The Damascus Road was the easy part

A Sermon on the 6th Sunday of Easter (5/5/AD2013)

Acts 16:6-15; Psalm 67; Revelation 21:9-12, 21-22:5; John 14:23-29

We don’t often think of it in these terms, but the Book of Revelation may be the most important book in the Bible for understanding Christian worship. It offers a set of images to describe this world’s future: a future better than we deserve, a future we certainly can’t achieve. It is a future so glorious that it’s only right that we start celebrating, giving thanks for that future now. And so one of the most frequently used words for our worship is eucharist, a transliteration of the Greek word for celebration. Further, the same book describes the worship revealed to the seer: angels and archangels and all the company of heaven singing out “Worthy is the Lamb…” So in our Eucharistic prayers when we say “with Angels and Archangels and with all the company of heaven” we’re acknowledging that our worship is joining with something bigger.

That future is a given. “After this I looked, —writes John—and there was a great multitude that no one could count, from every nation, from all tribes and peoples and languages, standing before the throne and before the Lamb, robed in white, with palm branches in their hands. They cried out in a loud voice, saying, ‘Salvation belongs to our God who is seated on the throne, and to the Lamb!’” (Rev 7:9-10 NRSV) In the midst of a world bleeding from more divisions than most of us can keep track of, it sounds wonderful. And we have the privilege of witnessing to this future now in our actions.

Wonderful. Piece of cake. Or—in light of the first reading—maybe not. Because if we pull out a map to make sense of those first verses it’s clear that Paul’s trying to go anywhere except Macedonia. And why would that be?

Well, although the Jews had been oppressed by many nations (Egypt, Assyria, Babylonia, etc.), it was only the Macedonians, Alexander the Great and the leaders who followed him, that had seriously tried to abolish Jewish faith and practice.
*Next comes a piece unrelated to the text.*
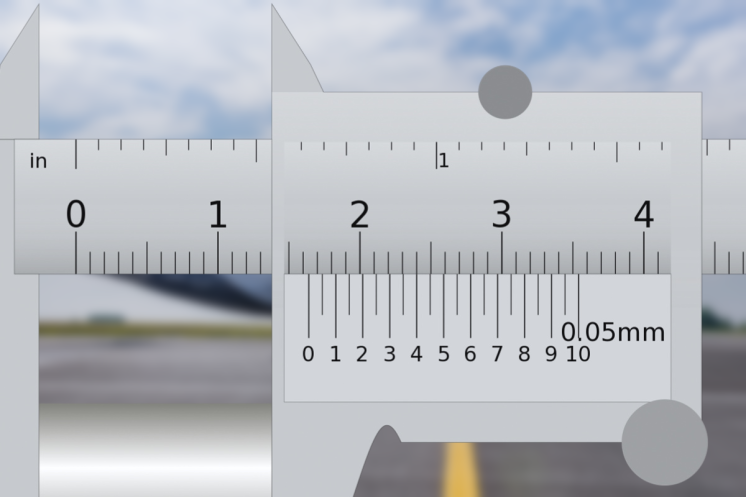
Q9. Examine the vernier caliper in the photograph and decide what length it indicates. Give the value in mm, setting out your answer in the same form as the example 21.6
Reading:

Less than two hundred years earlier Antiochus Epiphanes, paragon of enlightenment, had offered countless Jews a simple choice: eat pork or be tortured to death. (Read about it in the books of Maccabees!) Which nation had shown itself to be the deadliest enemy of the Jews? Macedonia. And Paul was supposed to go there?

“Those who love me—Jesus had said—will keep my word.” Paul, loving Jesus in the only way that mattered—kept his word. It took the Holy Spirit vetoing his travel plans twice and a vision in the night, but Paul kept Jesus’ word, went to Macedonia.

That was good news for Macedonia: for Lydia and her household, for others whose story we’ll hear next week. It was good news for our ancestors, for Macedonia represented the beginning of Paul’s mission to Europe, to our people. It would be nice if Acts had reported that Paul was eager to evangelize our people. Kicking and screaming would be closer to the truth—but we’ll take it.

And it turned out to be good news for Paul as well. Years later he writes a letter that readers refer to as the joyous letter. There’s so much joy in the letter, joy over what’s happening in that city, the joy that the Christians there give Paul, the ways they nurture his spirit. And that’s the letter to the Philippians.

We come together each week to celebrate the future that God is preparing for this planet. People “from every nation, from all tribes and peoples and languages” will participate. Some days we find it easy to witness to that future; other days—like Paul—we find it not so easy. Some days we deal with folk we hope are part of that future; other days… “Those who love me—Jesus had said—will keep my word.” May God grant us grace to continue loving Jesus, to continue witnessing to his vision of our planet’s future each of our days.